EXERCISE PROMPT:
Return every entry exactly, except for any pictures.

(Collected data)
──────────
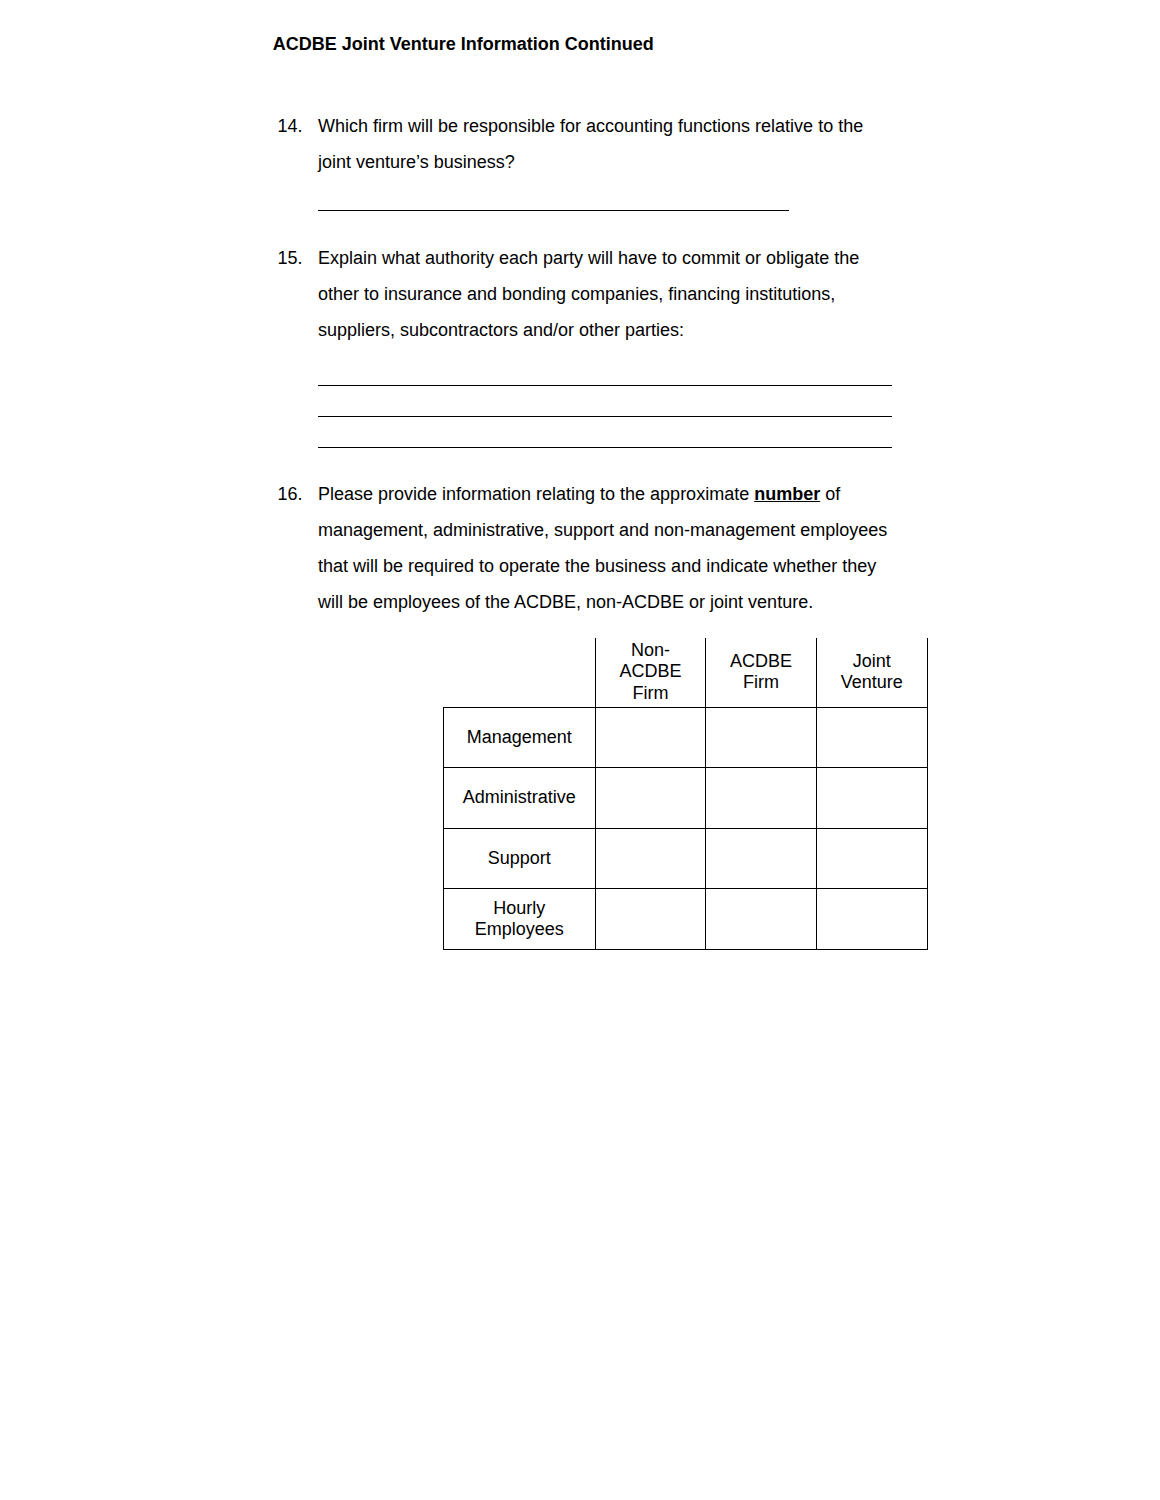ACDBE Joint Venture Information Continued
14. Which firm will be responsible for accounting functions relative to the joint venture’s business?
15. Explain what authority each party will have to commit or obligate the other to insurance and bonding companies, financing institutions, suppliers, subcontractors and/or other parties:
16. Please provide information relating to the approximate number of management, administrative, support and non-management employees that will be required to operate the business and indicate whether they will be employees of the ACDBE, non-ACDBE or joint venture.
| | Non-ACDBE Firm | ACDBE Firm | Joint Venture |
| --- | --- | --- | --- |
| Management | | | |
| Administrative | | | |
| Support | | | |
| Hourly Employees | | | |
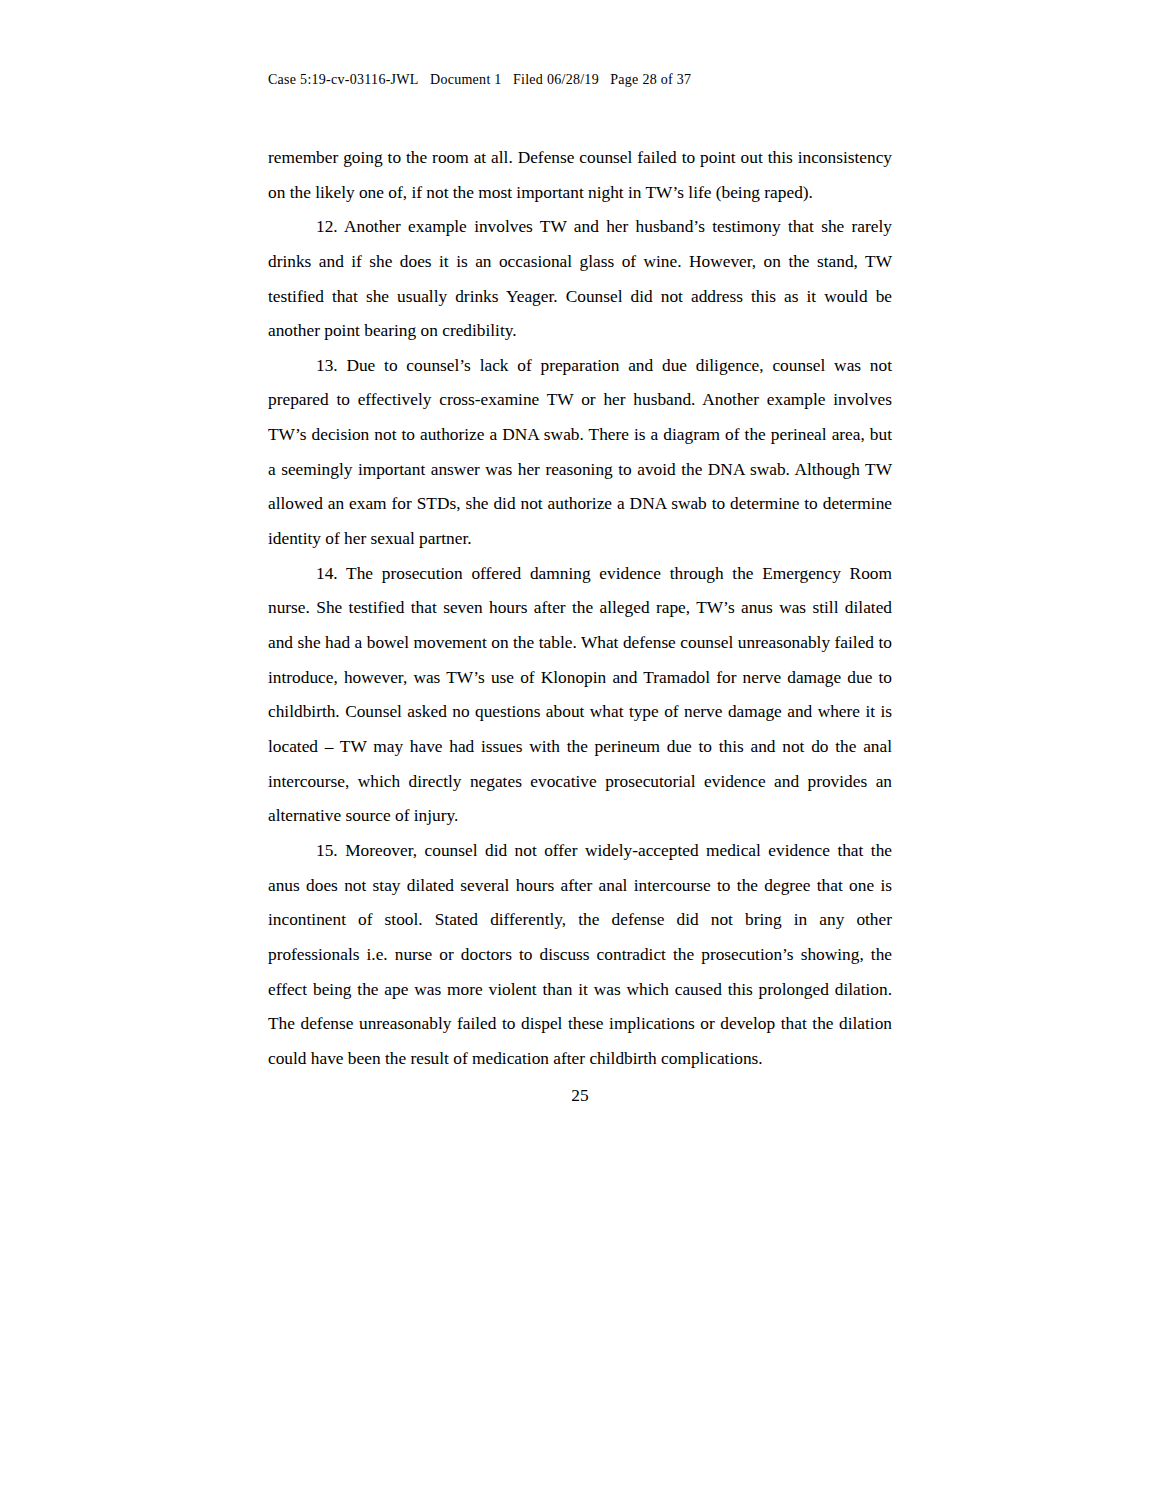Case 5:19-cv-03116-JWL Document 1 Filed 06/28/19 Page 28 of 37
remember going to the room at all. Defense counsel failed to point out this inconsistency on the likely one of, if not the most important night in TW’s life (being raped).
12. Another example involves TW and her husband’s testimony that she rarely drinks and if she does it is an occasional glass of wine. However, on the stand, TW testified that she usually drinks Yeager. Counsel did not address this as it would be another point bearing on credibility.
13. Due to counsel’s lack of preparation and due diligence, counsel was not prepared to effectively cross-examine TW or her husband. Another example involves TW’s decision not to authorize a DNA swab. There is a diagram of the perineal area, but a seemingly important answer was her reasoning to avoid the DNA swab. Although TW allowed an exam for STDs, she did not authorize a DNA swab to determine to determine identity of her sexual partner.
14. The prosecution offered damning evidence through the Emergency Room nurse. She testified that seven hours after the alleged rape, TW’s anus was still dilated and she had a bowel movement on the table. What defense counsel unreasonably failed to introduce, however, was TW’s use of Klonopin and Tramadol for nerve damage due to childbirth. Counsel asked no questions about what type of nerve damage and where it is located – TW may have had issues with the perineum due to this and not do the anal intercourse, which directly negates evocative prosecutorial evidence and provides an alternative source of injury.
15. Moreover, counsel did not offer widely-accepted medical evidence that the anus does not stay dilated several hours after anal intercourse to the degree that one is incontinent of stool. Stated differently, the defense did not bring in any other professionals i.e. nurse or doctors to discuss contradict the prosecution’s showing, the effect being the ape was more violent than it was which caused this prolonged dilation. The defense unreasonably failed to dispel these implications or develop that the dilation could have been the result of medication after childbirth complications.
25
──────────
RESPONSE:
ACDBE Joint Venture Information Continued
14. Which firm will be responsible for accounting functions relative to the joint venture’s business?
15. Explain what authority each party will have to commit or obligate the other to insurance and bonding companies, financing institutions, suppliers, subcontractors and/or other parties:
16. Please provide information relating to the approximate number of management, administrative, support and non-management employees that will be required to operate the business and indicate whether they will be employees of the ACDBE, non-ACDBE or joint venture.
| | Non-ACDBE Firm | ACDBE Firm | Joint Venture |
| --- | --- | --- | --- |
| Management | | | |
| Administrative | | | |
| Support | | | |
| Hourly Employees | | | |
Case 5:19-cv-03116-JWL Document 1 Filed 06/28/19 Page 28 of 37
remember going to the room at all. Defense counsel failed to point out this inconsistency on the likely one of, if not the most important night in TW’s life (being raped).
12. Another example involves TW and her husband’s testimony that she rarely drinks and if she does it is an occasional glass of wine. However, on the stand, TW testified that she usually drinks Yeager. Counsel did not address this as it would be another point bearing on credibility.
13. Due to counsel’s lack of preparation and due diligence, counsel was not prepared to effectively cross-examine TW or her husband. Another example involves TW’s decision not to authorize a DNA swab. There is a diagram of the perineal area, but a seemingly important answer was her reasoning to avoid the DNA swab. Although TW allowed an exam for STDs, she did not authorize a DNA swab to determine to determine identity of her sexual partner.
14. The prosecution offered damning evidence through the Emergency Room nurse. She testified that seven hours after the alleged rape, TW’s anus was still dilated and she had a bowel movement on the table. What defense counsel unreasonably failed to introduce, however, was TW’s use of Klonopin and Tramadol for nerve damage due to childbirth. Counsel asked no questions about what type of nerve damage and where it is located – TW may have had issues with the perineum due to this and not do the anal intercourse, which directly negates evocative prosecutorial evidence and provides an alternative source of injury.
15. Moreover, counsel did not offer widely-accepted medical evidence that the anus does not stay dilated several hours after anal intercourse to the degree that one is incontinent of stool. Stated differently, the defense did not bring in any other professionals i.e. nurse or doctors to discuss contradict the prosecution’s showing, the effect being the ape was more violent than it was which caused this prolonged dilation. The defense unreasonably failed to dispel these implications or develop that the dilation could have been the result of medication after childbirth complications.
25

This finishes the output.